Lorsque paraît, en 2006, Tout le monde s’en va (Stock 2008 et Le Livre de Poche), Wendy Guerra a trente-six ans et réside à Cuba. Placé sous le signe d’Anne Frank, citée en épigraphe, le roman comporte un Journal d’enfance portant les dates de 1978 à 1980 et un Journal d’adolescence daté 1986-1990.

L’enfant est confiée à son père alcoolique et brutal sur la décision d’un juge suite à un procès pour immoralité contre le compagnon de sa mère, un ingénieur suédois, adepte malvenu de naturisme. Par-delà l’évocation d’une enfance meurtrie faite de privations et de sévices, c’est la peinture d’un milieu d’artistes et d’intellectuels – la mère, de santé fragile, est journaliste à la radio – tantôt privilégiés, tantôt cibles d’un régime révolutionnaire dictatorial. L’adolescente est admise à l’École Nationale d’Art : elle découvre les difficultés de la création, la pénible formation militaire, les premiers amants. On croise Fidel et le Che. Images colorées et multiples d’élites choyées ou honnies dont beaucoup sont tentées par la fuite, quand d’autres, à l’instar de notre auteure, restent.

Mère Cuba (Stock 2009), le deuxième roman de Wendy Guerra, est une œuvre composite, un kaléidoscope de genres littéraires où alternent lettres, journaux, pièces radiophoniques, coupures de presse jusqu’à un roman dans le roman, en l’occurrence Le livre de ma mère que cette dernière a consacré à Célia Sanchez, une amie très proche de Fidel et dont l’histoire est très attachante.
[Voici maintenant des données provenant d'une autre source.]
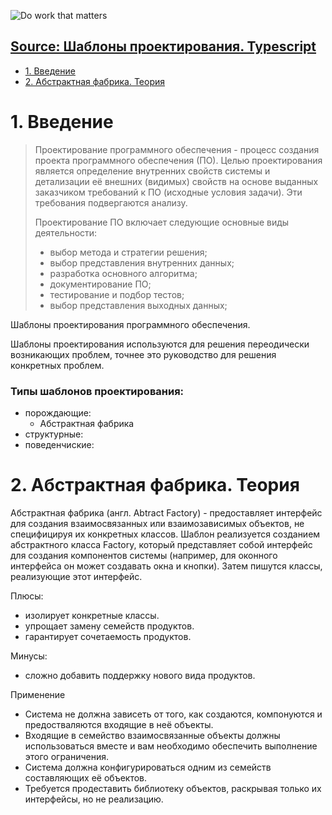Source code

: ![Do work that matters](https://yt3.ggpht.com/a/AGF-l7_jmGIiURBep4sky6CRcfXfA6RF3FMjzlhkqA=s288-mo-c-c0xffffffff-rj-k-no "Do work that matters")

## [Source: Шаблоны проектирования. Typescript](https://www.youtube.com/playlist?list=PLIFGfLqvZ-yFrZbynkxYMnlHUw_XwH90m)

* [1. Введение](#-#1.-Введение)
* [2. Абстрактная фабрика. Теория](#-#2.-Абстрактная-фабрика.-Теория)

# 1. Введение

> Проектирование программного обеспечения - процесс создания проекта программного обеспечения (ПО).
> Целью проектирования является определение внутренних свойств системы и детализации её внешних (видимых) свойств
> на основе выданных заказчиком требований к ПО (исходные условия задачи). Эти требования подвергаются анализу.
> 
> Проектирование ПО включает следующие основные виды деятельности:
>   - выбор метода и стратегии решения;
>   - выбор представления внутренних данных;
>   - разработка основного алгоритма;
>   - документирование ПО;
>   - тестирование и подбор тестов;
>   - выбор представления выходных данных;

Шаблоны проектирования программного обеспечения.

Шаблоны проектирования используются для решения переодически возникающих проблем, точнее это руководство для решения конкретных проблем.

### Типы шаблонов проектирования:
  - порождающие:
    - Абстрактная фабрика 
  - структурные:
  - поведенчиские:


# 2. Абстрактная фабрика. Теория

Абстрактная фабрика (англ. Abtract Factory) - предоставляет интерфейс для создания взаимосвязанных или взаимозависимых объектов, не специфицируя их конкретных классов. Шаблон реализуется созданием абстрактного класса Factory, который представляет собой интерфейс для создания компонентов системы (например, для оконного интерфейса он может создавать окна и кнопки). Затем пишутся классы, реализующие этот интерфейс.

Плюсы:
  - изолирует конкретные классы.
  - упрощает замену семейств продуктов.
  - гарантирует сочетаемость продуктов.

Минусы:
  - сложно добавить поддержку нового вида продуктов.

Применение
  - Система не должна зависеть от того, как создаются, компонуются и предостваляются входящие в неё объекты.
  - Входящие в семейство взаимосвязанные объекты должны использоваться вместе и вам необходимо обеспечить выполнение этого ограничения.
  - Система должна конфигурироваться одним из семейств составляющих её объектов.
  - Требуется продеставить библиотеку объектов, раскрывая только их интерфейсы, но не реализацию. 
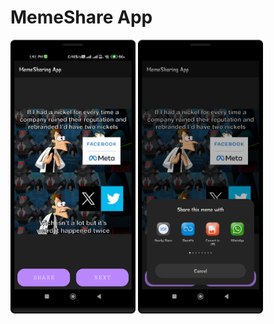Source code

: # MemeShare App


 <img  src="meme1.png" alt="screenshot1" width =200 />
  <img  src="meme2.png" alt="screenshot2" width =200 />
La narratrice voit son émission de radio de la nuit, d’une rare virulence critique, censurée par les autorités. Dès lors, elle s’emploiera à retrouver la trace d’une mère enfuie à Paris puis à Moscou. Elle ramène à Cuba une malheureuse atteinte de la maladie d’Alzheimer et qui choisira la mort. Le père de l’héroïne, un cinéaste dissident, meurt également alors que des hommages officiels l’ont déjà enterré de son vivant. Dans une écriture ardente et parfois baroque, l’écrivaine présente une couche sociale qu’elle connaît trop bien : la sienne, dans laquelle les passions, et d’abord celle de la liberté de créer se déchaînent d’autant plus qu’un système tente de les brider. Sous la fiction, on devine des traits d’une autobiographie déguisée.

On distingue tout aussi bien ce qui pousse Wendy Guerra à choisir pour son dernier opus : Poser nue à La Havane (Stock 2010), la figure célèbre d’Anaïs Nin. L’auteure d’un Journal universellement connu et qui fut l’œuvre de sa vie a en effet des racines cubaines. Le voyage qu’elle raconte doit bien plus à l’imagination débridée de la « biographe » qu’aux témoignages – rares mais touchants – de l’intéressée. Il est vrai que, éloignées dans le temps, tout rapproche pourtant ces deux femmes qui sont aussi deux artistes.

Ces trois premiers ouvrages où s’affirme chaque fois davantage une écriture originale et dans lesquels vivent les réalités contrastées et contradictoires d’un pays suspendu disent suffisamment qu’il faut compter dans la déjà riche littérature cubaine avec la voix de Wendy Guerra.